### What is required
Return every line in the items below that contains the string "Arco", treating uppercase and lowercase letters as different.

[Records supplied]

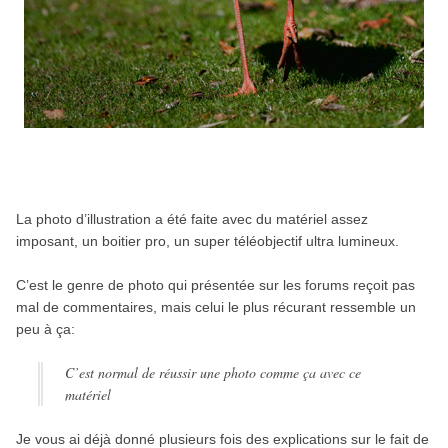
La photo d’illustration a été faite avec du matériel assez
imposant, un boitier pro, un super téléobjectif ultra lumineux.
C’est le genre de photo qui présentée sur les forums reçoit pas
mal de commentaires, mais celui le plus récurant ressemble un
peu à ça:
C’est normal de réussir une photo comme ça avec ce
matériel
Je vous ai déjà donné plusieurs fois des explications sur le fait de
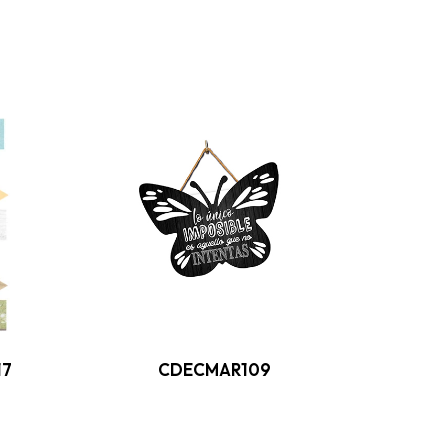
17
CDECMAR109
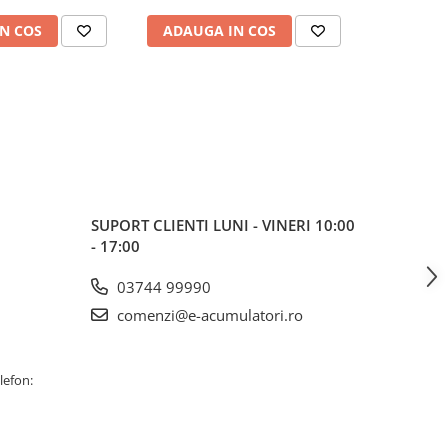
N COS
ADAUGA IN COS
ADAUG
SUPORT CLIENTI
LUNI - VINERI 10:00
- 17:00
03744 99990
comenzi@e-acumulatori.ro
lefon:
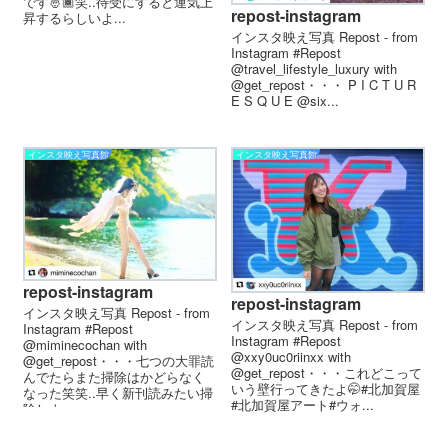
です🤴🏾笑..待受にすると運気上
repost-instagram
昇するらしいよ...
インスタ映え写真 Repost - from
Instagram #Repost
@travel_lifestyle_luxury with
@get_repost・・・ P I C T U R
E S Q U E @six...
インスタ映え写真館
インスタ映え写真館
repost-instagram
repost-instagram
インスタ映え写真 Repost - from
インスタ映え写真 Repost - from
Instagram #Repost
Instagram #Repost
@miminecochan with
@xxy0uc0riinxx with
@get_repost・・・七つの大罪読
@get_repost・・・これどこって
んでたらまた掃除はかどらなく
いう壁行ってきたよ🤭#北加賀屋
なった笑笑..早く新刊読みたい掃
#北加賀屋アート#ウォ...
除しよ、、...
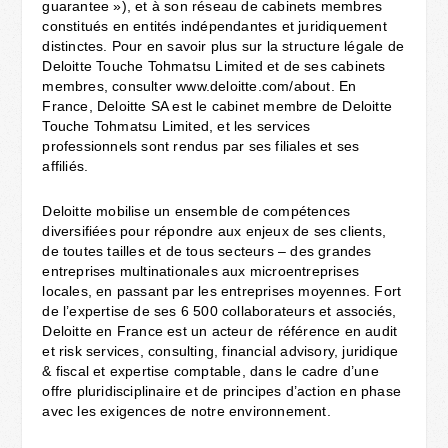
guarantee »), et à son réseau de cabinets membres
constitués en entités indépendantes et juridiquement
distinctes. Pour en savoir plus sur la structure légale de
Deloitte Touche Tohmatsu Limited et de ses cabinets
membres, consulter www.deloitte.com/about. En
France, Deloitte SA est le cabinet membre de Deloitte
Touche Tohmatsu Limited, et les services
professionnels sont rendus par ses filiales et ses
affiliés.
Deloitte mobilise un ensemble de compétences
diversifiées pour répondre aux enjeux de ses clients,
de toutes tailles et de tous secteurs – des grandes
entreprises multinationales aux microentreprises
locales, en passant par les entreprises moyennes. Fort
de l’expertise de ses 6 500 collaborateurs et associés,
Deloitte en France est un acteur de référence en audit
et risk services, consulting, financial advisory, juridique
& fiscal et expertise comptable, dans le cadre d’une
offre pluridisciplinaire et de principes d’action en phase
avec les exigences de notre environnement.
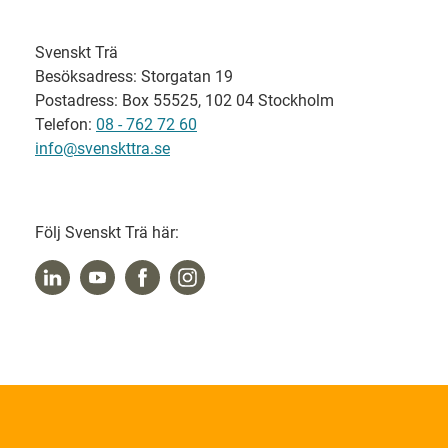
Svenskt Trä
Besöksadress: Storgatan 19
Postadress: Box 55525, 102 04 Stockholm
Telefon:
08 - 762 72 60
info@svenskttra.se
Följ Svenskt Trä här:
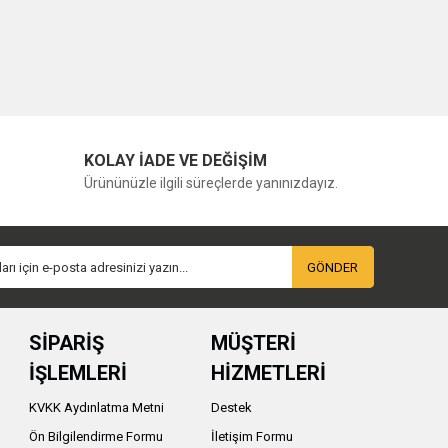
KOLAY İADE VE DEĞİŞİM
Ürününüzle ilgili süreçlerde yanınızdayız.
GÖNDER
SİPARİŞ
MÜŞTERİ
İŞLEMLERİ
HİZMETLERİ
KVKK Aydınlatma Metni
Destek
Ön Bilgilendirme Formu
İletişim Formu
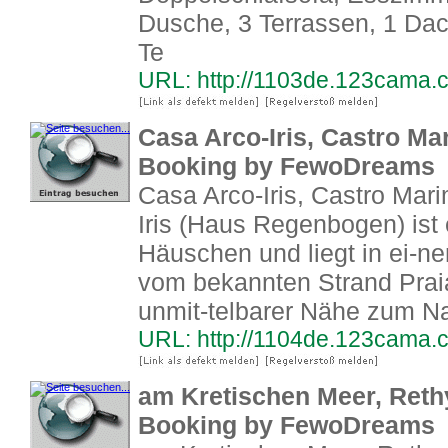
Dusche, 3 Terrassen, 1 Dac
Te
URL: http://1103de.123cama.
Casa Arco-Iris, Castro Ma
Booking by FewoDreams
Casa Arco-Iris, Castro Mar
Iris (Haus Regenbogen) ist 
Häuschen und liegt in ei-n
vom bekannten Strand Praia
unmit-telbarer Nähe zum Na
URL: http://1104de.123cama.
am Kretischen Meer, Reth
Booking by FewoDreams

[/Records supplied]

### Solution
Casa Arco-Iris, Castro Ma
Casa Arco-Iris, Castro Mar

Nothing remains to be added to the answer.